Speed up backup/restore by skipping empty regions
Feature Request
Describe your feature request related problem:
Speed up backup/restore by skipping empty regions. Some cluster may contain lots of empty as a result, there are many empty backup files which can be ignored during restore.
Here is an example.
➜ cat backupmeta.json | jq '.files | map(select(.cf == "write")) | length' | head
122333 # number of backuped regions
➜ cat backupmeta.json | jq '.files | map(select(."total_bytes" != null and .cf == "write")) | length' | head
17095 # number of non-empty regions
Describe the feature you'd like:
Speed up backup/restore by skipping empty regions. Also, we must ensure all regions' range must be continuous in a restored cluster.
Describe alternatives you've considered:
- [ ] 1. Add a subcommand in debug command to optimize backupmeta (filter empty files).
- [ ] 2. Automatic filtering empty files during restore (without modifying backupmeta).
- [x] 3. Do not generate backup files for empty regions during backup.
1 and 2 speed up restoring an existing backup. 3 speeds up future backup and restore.
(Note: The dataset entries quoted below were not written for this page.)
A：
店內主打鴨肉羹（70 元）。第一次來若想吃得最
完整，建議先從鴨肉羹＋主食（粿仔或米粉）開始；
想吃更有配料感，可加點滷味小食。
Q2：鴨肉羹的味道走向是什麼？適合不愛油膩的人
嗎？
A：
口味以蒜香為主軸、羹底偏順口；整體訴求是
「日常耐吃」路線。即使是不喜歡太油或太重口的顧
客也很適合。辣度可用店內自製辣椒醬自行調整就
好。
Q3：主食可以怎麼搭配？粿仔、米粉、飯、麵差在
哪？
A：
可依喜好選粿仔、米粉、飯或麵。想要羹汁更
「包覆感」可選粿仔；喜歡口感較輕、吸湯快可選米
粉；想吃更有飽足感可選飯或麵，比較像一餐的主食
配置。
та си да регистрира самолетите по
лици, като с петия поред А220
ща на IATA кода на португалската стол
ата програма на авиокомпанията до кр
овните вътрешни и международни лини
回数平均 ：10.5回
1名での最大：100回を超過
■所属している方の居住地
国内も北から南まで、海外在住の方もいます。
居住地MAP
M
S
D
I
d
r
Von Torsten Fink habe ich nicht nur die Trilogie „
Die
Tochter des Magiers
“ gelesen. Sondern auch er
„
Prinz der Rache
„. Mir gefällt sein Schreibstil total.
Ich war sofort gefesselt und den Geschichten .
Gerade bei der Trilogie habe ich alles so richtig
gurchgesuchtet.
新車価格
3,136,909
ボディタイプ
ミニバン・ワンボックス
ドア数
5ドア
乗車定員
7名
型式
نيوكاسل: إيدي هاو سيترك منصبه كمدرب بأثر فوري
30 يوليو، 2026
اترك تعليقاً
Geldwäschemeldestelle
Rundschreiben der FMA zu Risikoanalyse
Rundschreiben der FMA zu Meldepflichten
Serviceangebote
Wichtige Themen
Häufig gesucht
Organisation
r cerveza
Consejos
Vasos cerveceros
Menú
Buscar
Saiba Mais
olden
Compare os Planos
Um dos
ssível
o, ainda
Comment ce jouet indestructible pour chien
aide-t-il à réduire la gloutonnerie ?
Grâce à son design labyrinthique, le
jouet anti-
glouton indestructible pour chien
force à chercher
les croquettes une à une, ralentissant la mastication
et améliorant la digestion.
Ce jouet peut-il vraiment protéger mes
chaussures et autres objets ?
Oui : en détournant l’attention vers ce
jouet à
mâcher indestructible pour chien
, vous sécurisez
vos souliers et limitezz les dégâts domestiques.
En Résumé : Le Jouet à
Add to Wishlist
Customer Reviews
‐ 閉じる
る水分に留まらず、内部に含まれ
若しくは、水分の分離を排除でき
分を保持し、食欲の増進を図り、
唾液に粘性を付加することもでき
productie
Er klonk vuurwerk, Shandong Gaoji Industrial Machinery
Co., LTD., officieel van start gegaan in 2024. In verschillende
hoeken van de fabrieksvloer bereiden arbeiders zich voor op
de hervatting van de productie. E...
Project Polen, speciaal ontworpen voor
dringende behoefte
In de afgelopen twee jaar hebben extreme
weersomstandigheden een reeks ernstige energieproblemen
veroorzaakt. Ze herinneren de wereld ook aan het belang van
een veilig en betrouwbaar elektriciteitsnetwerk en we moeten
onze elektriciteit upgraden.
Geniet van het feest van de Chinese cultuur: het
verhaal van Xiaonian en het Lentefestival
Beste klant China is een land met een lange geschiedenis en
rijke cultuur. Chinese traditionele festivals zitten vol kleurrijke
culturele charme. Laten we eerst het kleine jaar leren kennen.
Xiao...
Teachability, Documentation, Adoption, Migration Strategy:
why not just don't generate those empty SSTs in the first place
why not just don't generate those empty SSTs in the first place
Updated, thanks for your suggestion!
It seems br won't generate empty SSTs cause we had this check?
so where did the total_bytes = null SSTs come from 😂
It turns out total_bytes is only records once in write cf sst or in default cf sst. So there is actually no empty region but rather small regions.